I spent a good while yesterday practicing for the challenge test to hopefully get out of taking intermediate algebra this semester. In fact, I had spent several hours a week since I got here practicing for it, not to mention going through some video tutorials that I have on my computer over summer vacation. It was all to no avail though. I worked through the first few problems on the test, and couldn't do the fourth, and realized that I really had no idea how to even go about solving the rest of them. So it looks like I'll be stuck with 19 credits all semester, not to mention having to buy the book, which wasn't cheap either. To add insult to injury, I've already taken this course before at Mansfield, and got an A in it. Unfortunately, my retention span for math is literally hours after I've studied it, so that doesn't do me any good.
I took algebra three times in high school. The first time I didn't understand anything, and the second and third time I did, but it wasn't enough to improve how I did on the SAT, or my entrance exams to Mansfield. Thus, Mansfield required me to take Elementary Algebra in addition to my other courses. I did, and passed it with an A, although I spent more time working on it than all of my other courses (which I also got a's in) combined. Then last semester I transferred to Bryan. They accepted everything on my transcript from Mansfield except the elementary algebra course, because it is an 090 (remedial) level course. What they did unfortunately accept were my abysmal SAT math scores, which according to Bryan's policies required me to take not one but TWO remedial math courses. I spent the first week of last semester when I should have been adjusting to the new school and getting to know people feverishly studying to test out of the first course, which I did.
This summer, knowing that I would have to take the second one, I started studying in early August, reviewing some tutorials that I kept from the text when I took the course at Mansfield. When I arrived on campus, I was forced to drop one of my upper level Comm courses because a clerical error on the school's end last semester had scheduled me to be taking it and Intermediate Algebra at the exact same time. When I finally got to the class and found out when I would have a chance to test out, I started studying again. All this leading up to today with me staring uncomprehendingly at the pages of paper in front of me for fifteen minutes before getting up and dropping them on the professors desk and telling her not to worry about even grading it.
So I will be taking this class, and then, when I'm done with it, I'm still not done, because I have to take regular college algebra.

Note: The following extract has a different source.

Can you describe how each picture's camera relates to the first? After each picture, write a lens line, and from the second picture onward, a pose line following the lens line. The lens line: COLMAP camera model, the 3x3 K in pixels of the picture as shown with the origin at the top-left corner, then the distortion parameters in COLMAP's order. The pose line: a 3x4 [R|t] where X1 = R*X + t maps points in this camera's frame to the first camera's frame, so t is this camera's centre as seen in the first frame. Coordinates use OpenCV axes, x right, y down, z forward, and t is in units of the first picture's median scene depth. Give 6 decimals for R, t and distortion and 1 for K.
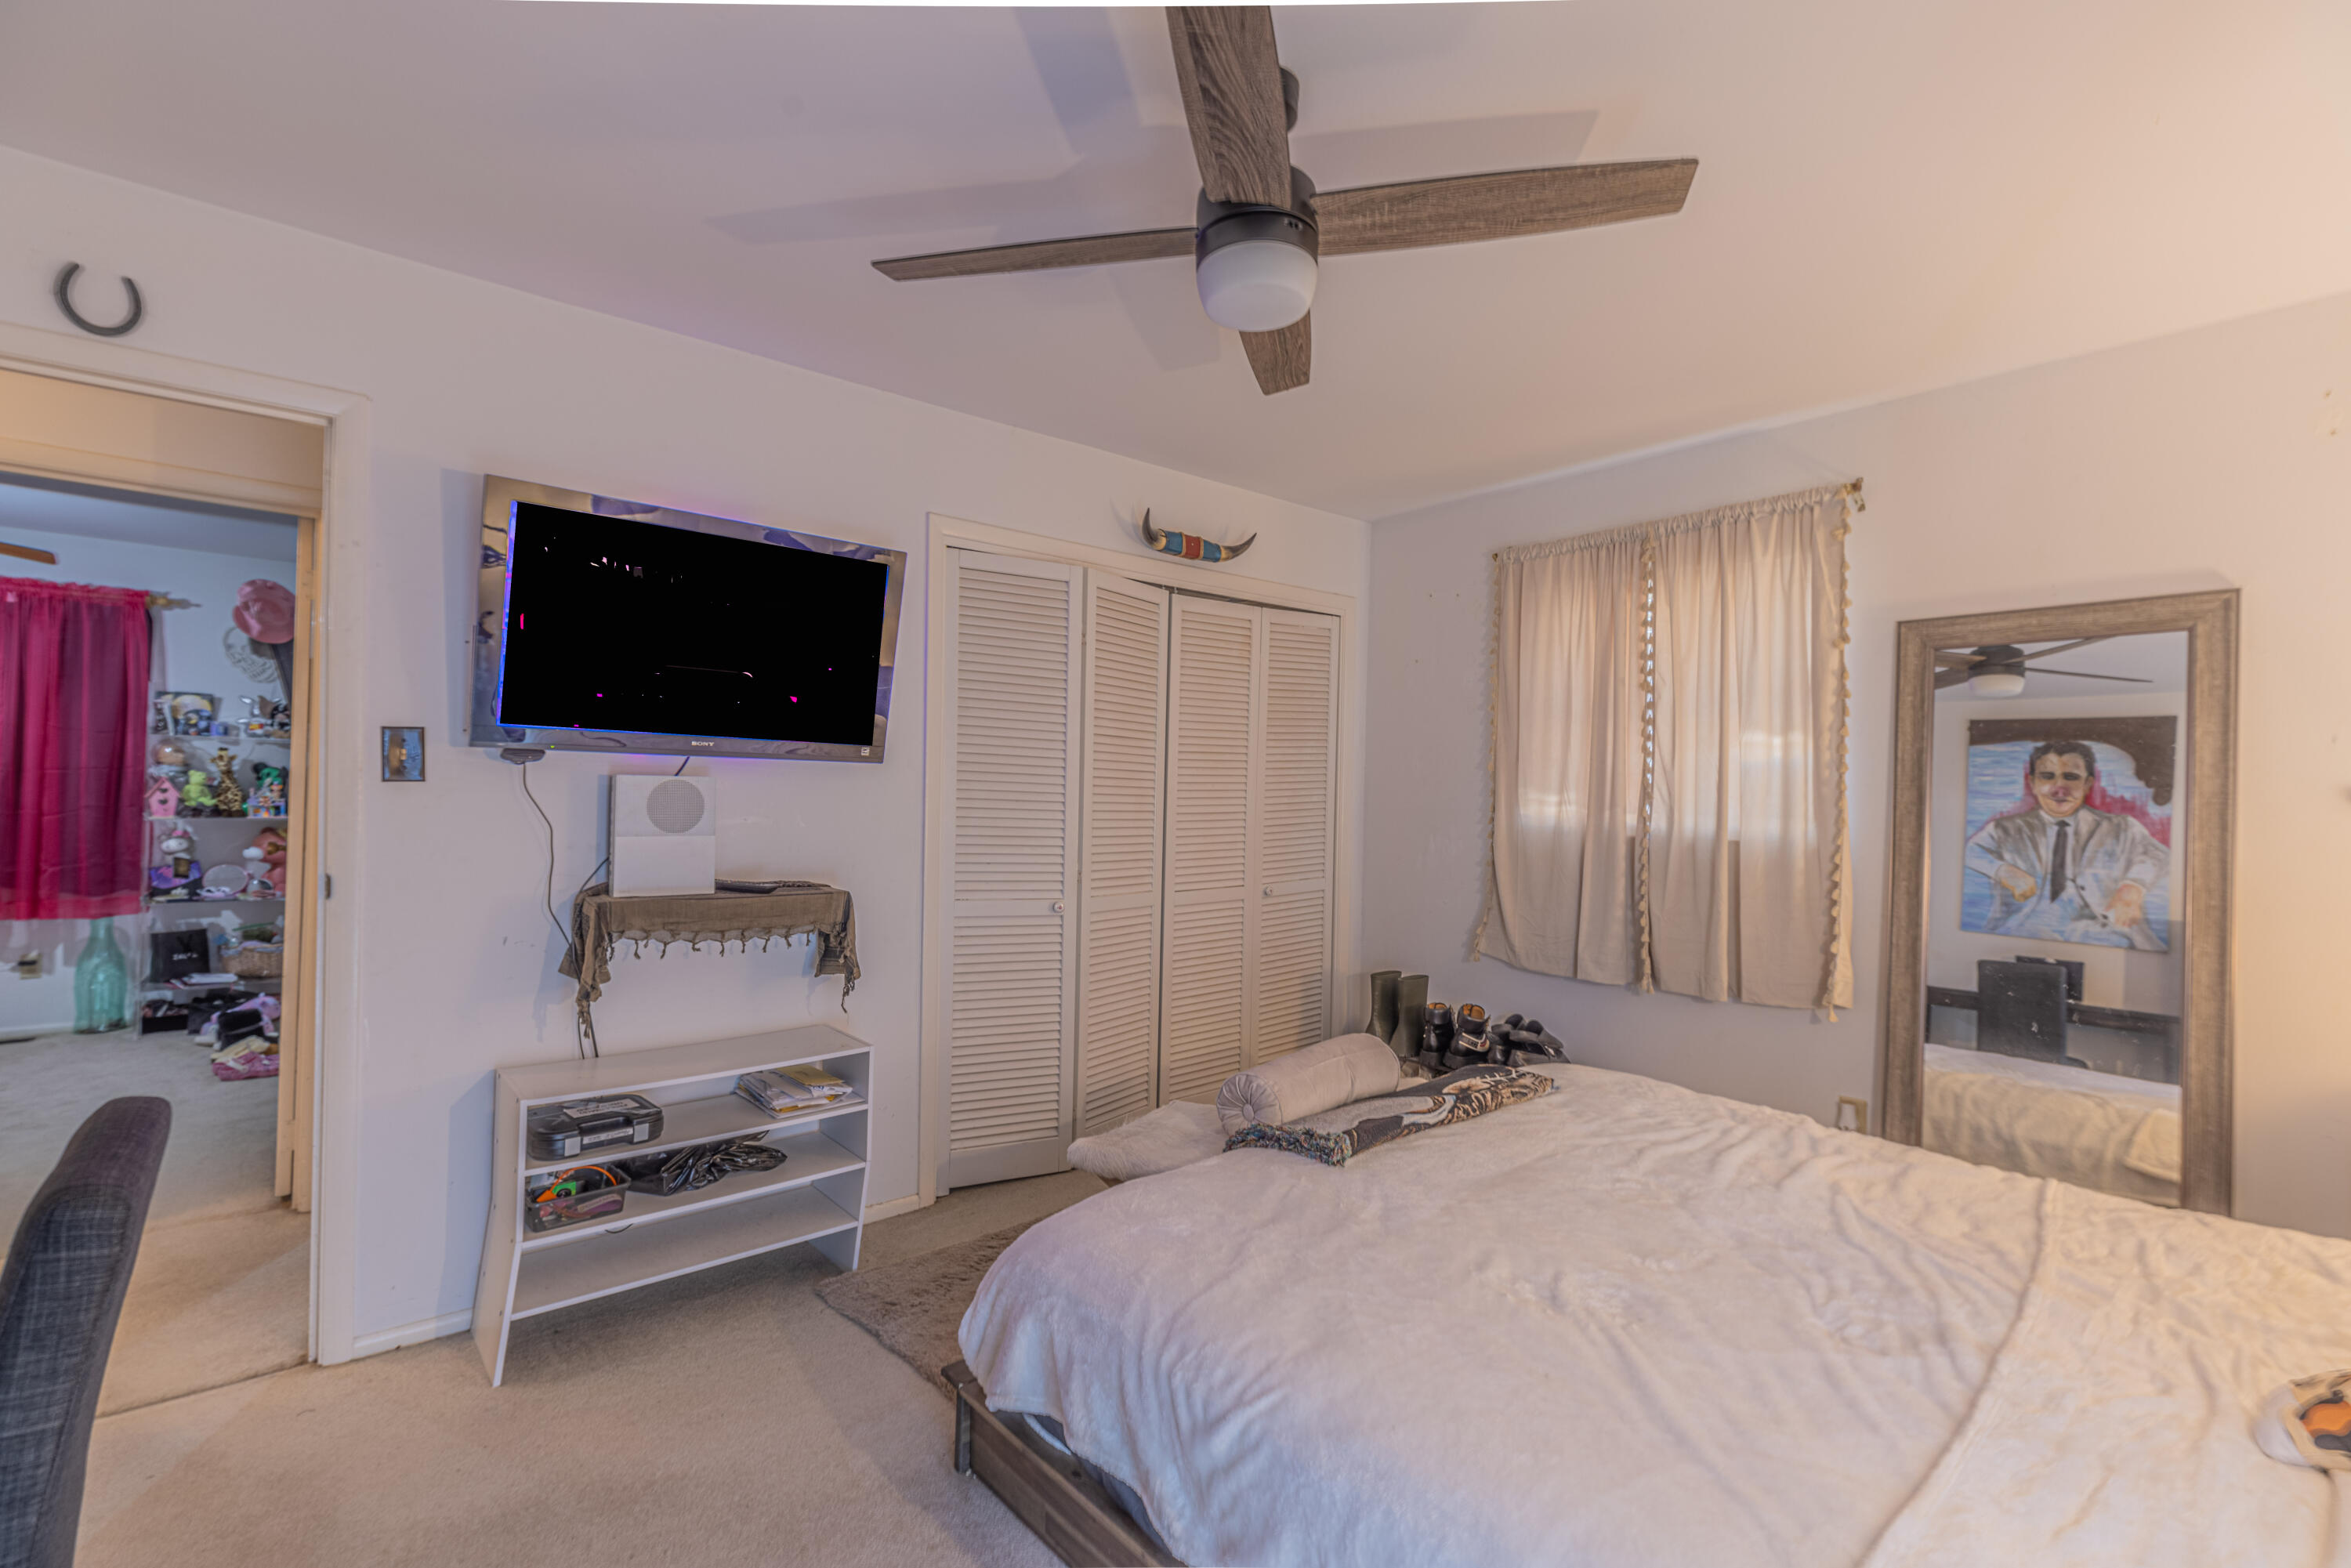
lens RADIAL K [[1051.7, 0, 1170.9], [0, 1051.7, 780.8], [0, 0, 1]] dist [0.005641, -0.000355]
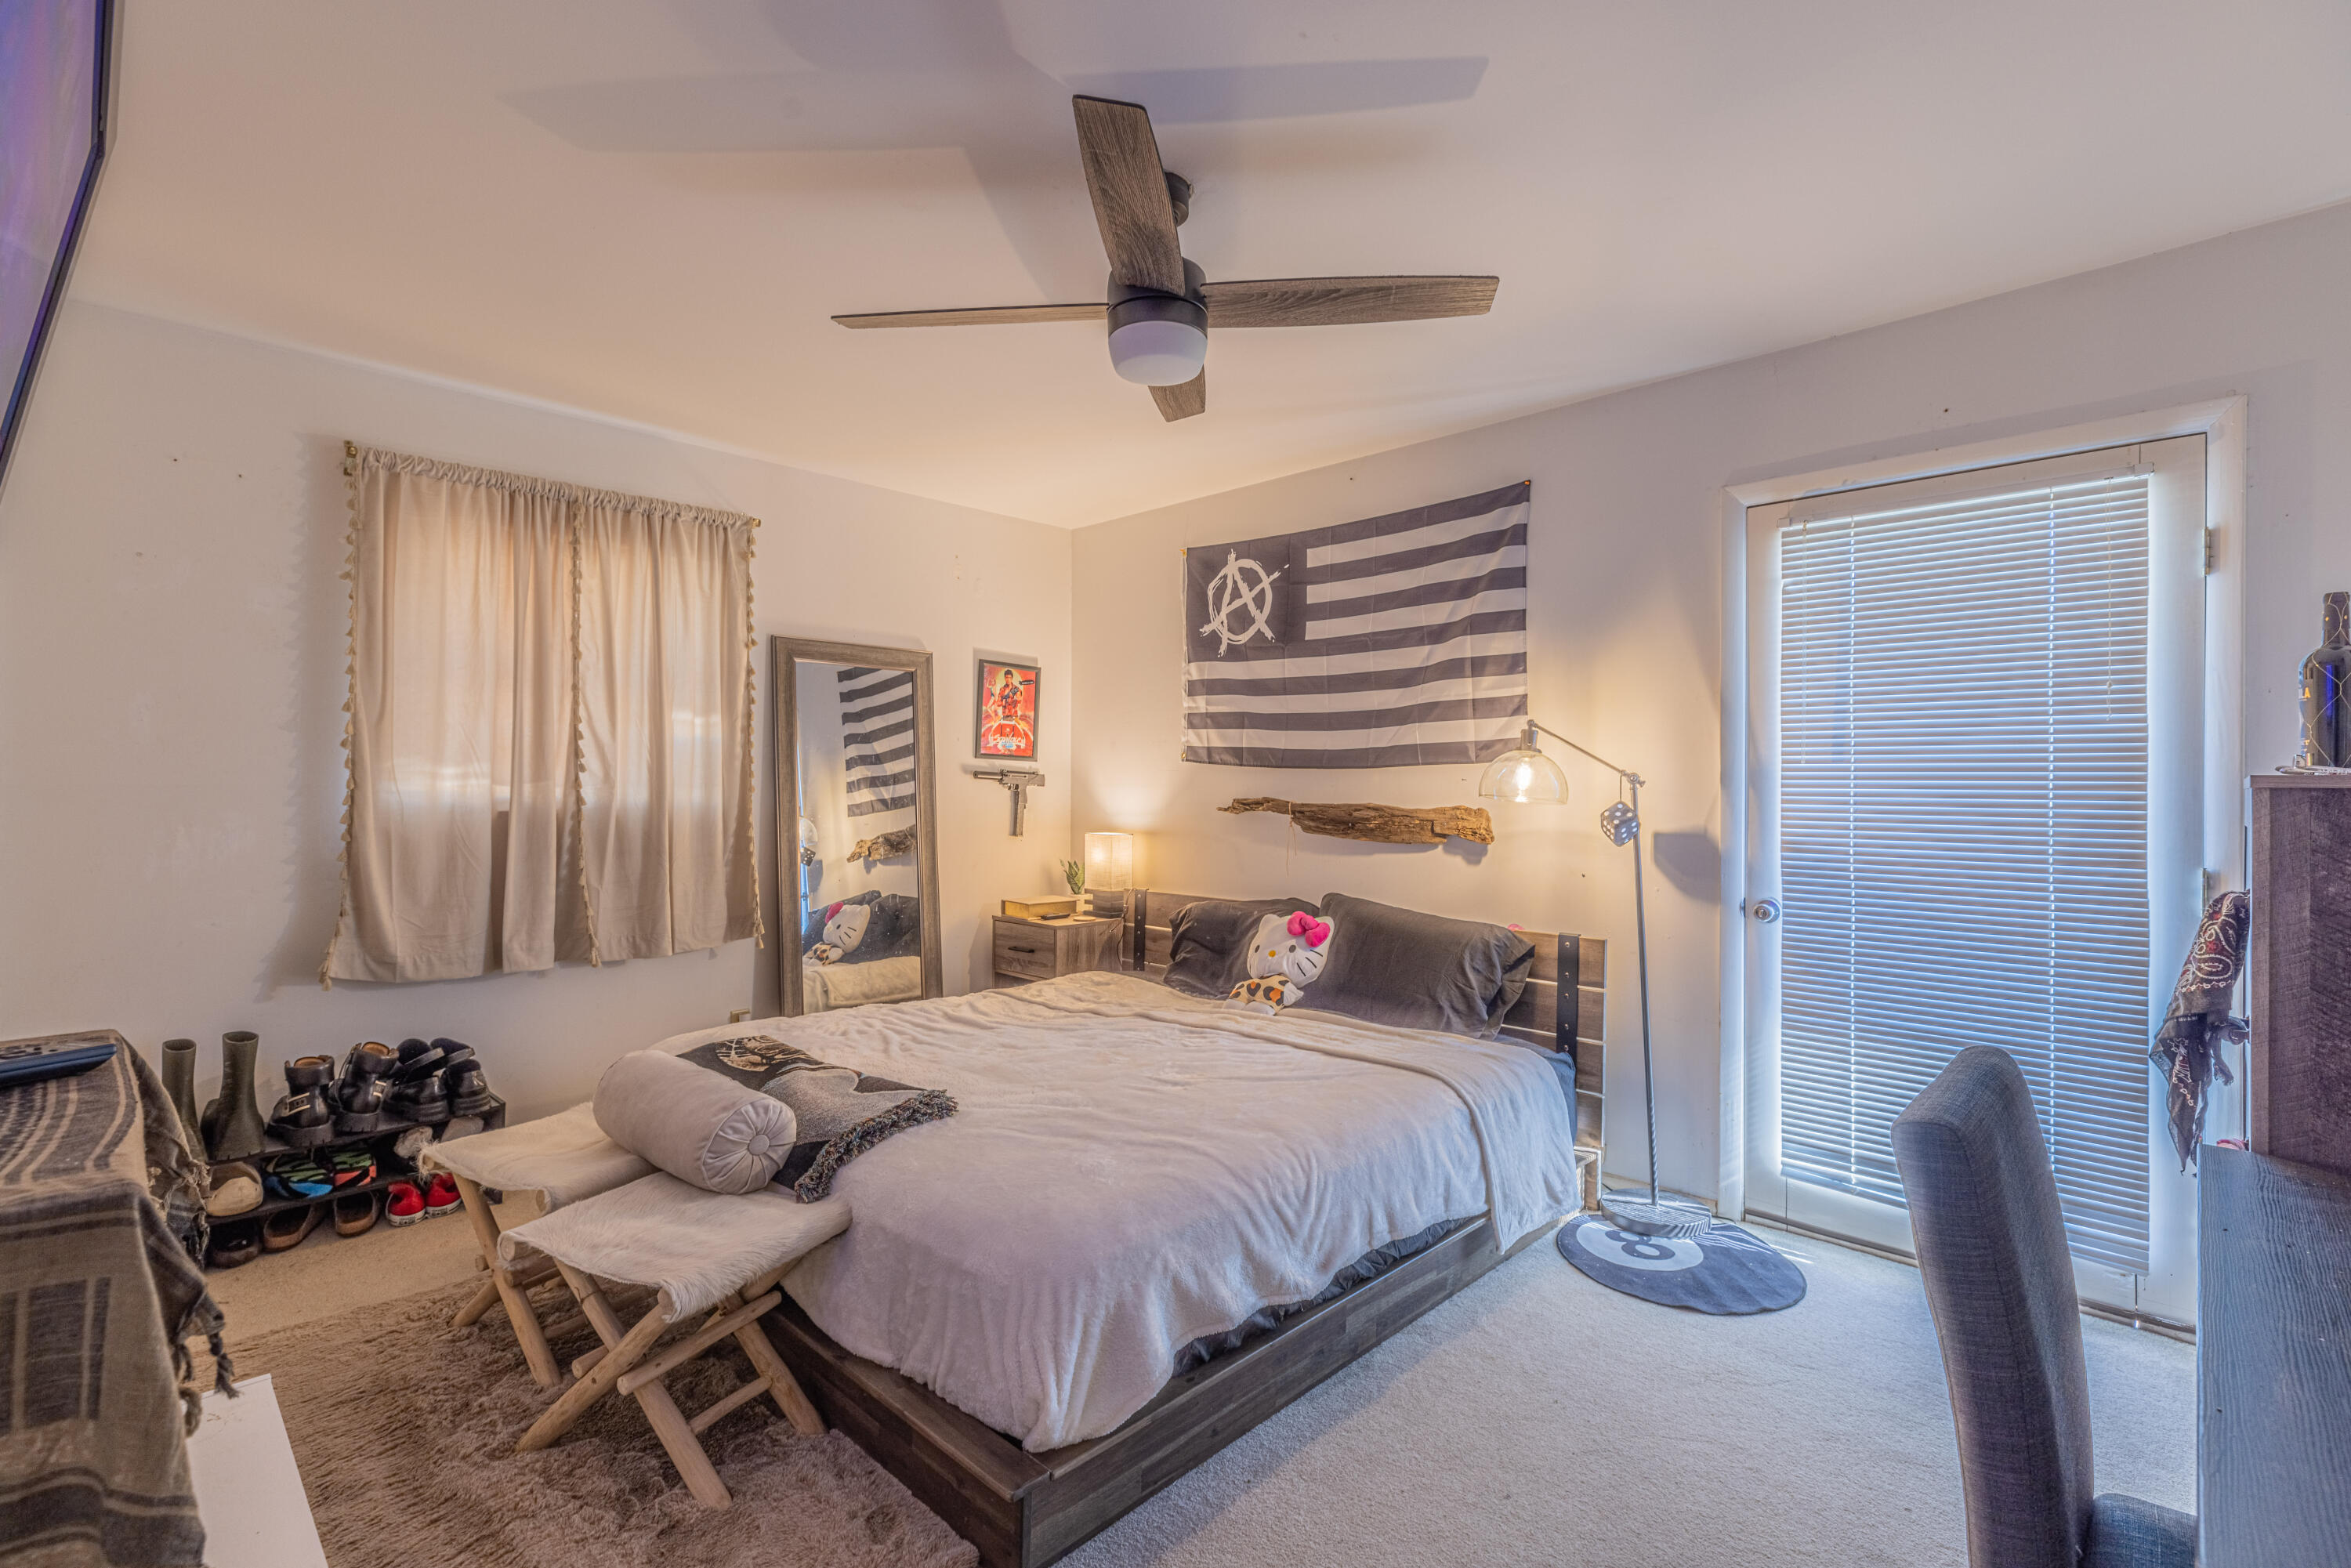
lens RADIAL K [[1051.7, 0, 1177.5], [0, 1051.7, 782.6], [0, 0, 1]] dist [0.005641, -0.000355]
pose [[-0.108897, -0.019014, 0.993871, -1.295781], [-0.021207, 0.999634, 0.016800, -0.000496], [-0.993827, -0.019248, -0.109260, 1.228797]]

So to the few people who read this blog, if math comes easily to you, and you were able to go into a math based major for which you got lots of government and academic scholarships and will lead to easily obtaining a high-paid and respected job afterwords, be thankful.
And those of you who hate math as much as most people but were able to understand it enough in high school to be done with it and only have to ever take ONE math course in college, be thankful.
As for me, by the time I'm done with college, I will essentially have been forced take basic algebra SIX times, and it will have done nothing for me, accept possibly cause me to graduate late.